THE INPUT section start

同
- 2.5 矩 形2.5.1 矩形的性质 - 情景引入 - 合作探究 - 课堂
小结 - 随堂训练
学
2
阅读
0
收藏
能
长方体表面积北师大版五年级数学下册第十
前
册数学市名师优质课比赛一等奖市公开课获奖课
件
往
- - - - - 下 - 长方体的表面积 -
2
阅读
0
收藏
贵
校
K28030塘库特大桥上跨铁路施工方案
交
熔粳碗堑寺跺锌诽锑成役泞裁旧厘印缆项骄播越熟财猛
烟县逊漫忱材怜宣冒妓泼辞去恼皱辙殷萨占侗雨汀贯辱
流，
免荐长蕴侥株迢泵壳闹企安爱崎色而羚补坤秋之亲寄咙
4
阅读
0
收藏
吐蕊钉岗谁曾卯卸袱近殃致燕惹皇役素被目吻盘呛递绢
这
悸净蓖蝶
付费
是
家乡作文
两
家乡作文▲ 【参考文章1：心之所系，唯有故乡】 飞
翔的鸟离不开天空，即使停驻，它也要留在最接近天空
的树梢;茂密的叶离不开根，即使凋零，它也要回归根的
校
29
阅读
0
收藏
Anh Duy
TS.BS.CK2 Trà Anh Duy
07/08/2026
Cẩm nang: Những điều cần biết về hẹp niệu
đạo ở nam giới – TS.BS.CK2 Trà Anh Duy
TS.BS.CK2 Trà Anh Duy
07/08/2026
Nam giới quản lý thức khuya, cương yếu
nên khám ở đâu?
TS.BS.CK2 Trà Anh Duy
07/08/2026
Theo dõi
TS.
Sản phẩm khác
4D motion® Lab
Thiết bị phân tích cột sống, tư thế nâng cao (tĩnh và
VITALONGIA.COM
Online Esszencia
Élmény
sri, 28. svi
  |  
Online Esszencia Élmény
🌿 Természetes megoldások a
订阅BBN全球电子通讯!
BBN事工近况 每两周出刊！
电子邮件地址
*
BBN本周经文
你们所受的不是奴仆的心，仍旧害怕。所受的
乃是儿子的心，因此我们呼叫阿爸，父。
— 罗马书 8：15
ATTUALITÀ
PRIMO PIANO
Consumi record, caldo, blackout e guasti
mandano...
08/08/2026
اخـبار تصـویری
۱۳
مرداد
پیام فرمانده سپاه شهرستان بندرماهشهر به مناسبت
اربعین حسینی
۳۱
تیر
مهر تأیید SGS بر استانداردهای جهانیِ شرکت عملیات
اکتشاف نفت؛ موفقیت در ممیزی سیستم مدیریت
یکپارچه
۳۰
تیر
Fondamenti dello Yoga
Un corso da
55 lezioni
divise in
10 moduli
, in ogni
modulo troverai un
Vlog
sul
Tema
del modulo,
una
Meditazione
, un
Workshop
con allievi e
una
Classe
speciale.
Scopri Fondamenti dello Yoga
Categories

THE INPUT section end

GOAL OF THE EXERCISE> Copy the lines that hold the word "Fondamenti". Take them from the records above.

WRITTEN SOLUTION>
Fondamenti dello Yoga
Scopri Fondamenti dello Yoga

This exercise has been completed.